Десятник вылез на тропу и повел свой отряд быстро, неотступно, но с оглядкой: того и жди какой–нибудь пакости!
Уже утром, когда совсем рассвело, на обрыве лесного оврага увидели кашинцы человека. По всему обличию то был лесовик, охотник, Десятник проехал мимо, но тот окликнул его:
– Эй! Дядя, зря коней моришь!
Десятник остановился, подозрительно оглядел с головы до ног окликнувшего его охотника, но все же спросил:
– Это почему же зря? Тебе отколь известно, куда мы едем?
Тот, не отвечая, затряс рыжими патлами, торчавшими из–под волчьего треуха.
– Не ходи дальше, дядя. Впереди беда тя ждет.
Десятник окончательно решил: «Подослан! Монах его подослал, вот он и пугает», – но виду не подал, а даже коня повернул, будто и впрямь послушался. Подъехав к лесовику вплотную, спросил:
– А тебе какая печаль, с чего это ты нас выручать вздумал?
– Надоела мне усобица! Вот до чего надоела, – мужик провел ладонью поперек бороды. – Сыт! Страшное дело – лесное душегубство. Пока ты за монахом гнался, я бы, его выручать стал, а теперь тебя спасать пора пришла…
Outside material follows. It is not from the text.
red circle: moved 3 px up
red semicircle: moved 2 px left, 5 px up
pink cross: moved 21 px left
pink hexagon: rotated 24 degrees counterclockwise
Десятник внезапно кинулся с седла, намереваясь схватить лесовика, но тот был настороже, пригнулся, скользнул на лыжах вниз, в овраг, и, прежде чем кашинцы успели вытащить луки, скрылся за деревьями.
– Скорей, ребята, скорей! Видали, какого лешего монах к нам подослал? Не иначе он уморился. Тут мы их и накроем. Скорей!
Осыпая снег с веток, кашинцы вновь поскакали по следу, но долго им ехать не пришлось. Нежданно–негаданно на них обрушился град стрел. Вздыбились раненые кони, сбрасывая седоков и сами валясь на них. Закричали люди. Все кончилось быстро. Долго ли из засады в упор десяток людей перебить! Когда все кашинцы полегли в снежные могилы сугробов, из кустов полезли тверские воины. На тропу вышел монах. Следом тащился Бориско. Парню от этой бойни было совсем плохо, еле на ногах стоял.
Монах оглянулся.
– Ишь позеленел, и губы трясутся. Трусоват ты, Бориско!
– Непривычен я на такие дела, – тихо откликнулся парень.
– Ладно, привыкнешь. Пойдем, поглядим, кто у них тут главным был. Этот, что ли? – Монах нагнулся над десятником. Тот, как упал навзничь, так и лежал, глубоко уйдя в снег. В груди у него торчала стрела. Монах, ухватившись за оперенный конец, с силой рванул стрелу, выдернул ее и принялся рассматривать окровавленный наконечник. В груди у десятника заклокотало, он открыл глаза, вгляделся, узнал нагнувшегося над ним монаха и, захлебываясь кровью, прохрипел:
– Почто убил мя, отче?
Монах скривился ехидно:
– Что? Не сладко подыхать–то? Всех вас, воров кашинских, перебьем, дайте срок. Будете помнить ужо, как законным тверским князьям изменять да на сторону Москвы перекидываться! – Монах совсем низко наклонился над ним, зашептал: – А тебе, друже, видно, на роду написано околеть без покаяния. Лежать тебе здесь, под кусточком, на радость волкам. Лежи!
– Лежи и ты, отче! – десятник вдруг приподнялся и ударил монаха ножом в живот.
Когда монаха подняли, он едва вымолвил лишь два слова:
– Добить… всех.
Но десятника добивать не пришлось. Он был мертв.